On paper it makes sense, its

On paper it makes sense, its cheap in nearly new form and a shade bigger, well equipped and more practical than some of its competitors. But I just can't warm to it for some reason, it just lacks presence and looks really small when I see one. My wife agrees and keep hankering for a Suzuki Vitara instead.

xxxx 18 December 2019

Lacking in choice

So unless you want an overpriced poor automatic or outdated diesel you're limited to a 99hp 3 cylinder petrol. 

scotty5 18 December 2019

xxxx wrote:

xxxx wrote:

So unless you want an overpriced poor automatic or outdated diesel you're limited to a 99hp 3 cylinder petrol. 

Only on the lowest trim. Can't you read or is it just your glass is always half full?

xxxx 18 December 2019

OK then I needed to re-read that bit

scotty5 wrote:

xxxx wrote:

So unless you want an overpriced poor automatic or outdated diesel you're limited to a 99hp 3 cylinder petrol. 

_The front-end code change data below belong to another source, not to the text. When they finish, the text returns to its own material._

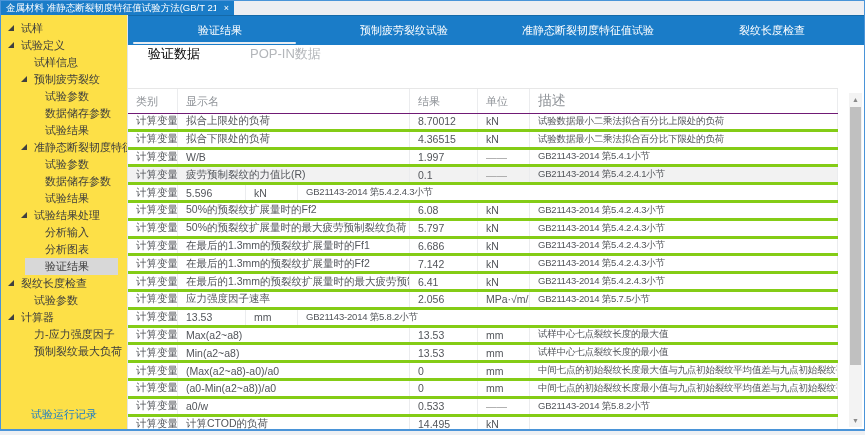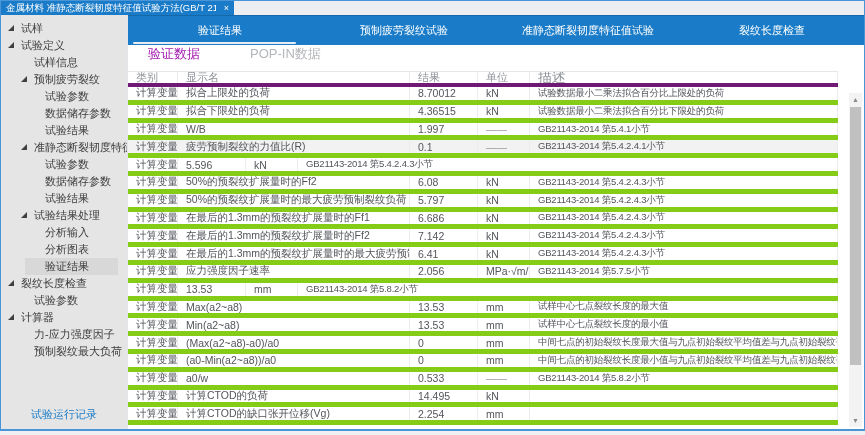--- a/index.html
+++ b/index.html
@@ -17,7 +17,7 @@
 
   
   .body { display:flex; height:414px; }
-  .sidebar { width:127px; background:#e5e5e5; border-right:1px solid #e1e5ea;
+  .sidebar { width:127px; background:#fde047; border-right:1px solid #e1e5ea;
              position:relative; flex:0 0 auto; }
   .tree { padding-top:5px; }
   .tree-item { position:relative; height:17px; line-height:17px; font-size:11px;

Only on the lowest trim. Can't you read or is it just your glass is always half full?

But it seems strange the lowest spec you only get the Auto box with the larger engine, I suspect it's going to get expensive to get the worthwhile manual 1.3, lord knows how many S Editions they're sell that start at near £30k!

I always have a half full glass, when there's a worthwhile drink in it!

 

Shrub 3 July 2019

Heck, I like it

apart from the huge screen thing. I'd be tempted to pull it off and buy some plastic polyfiller.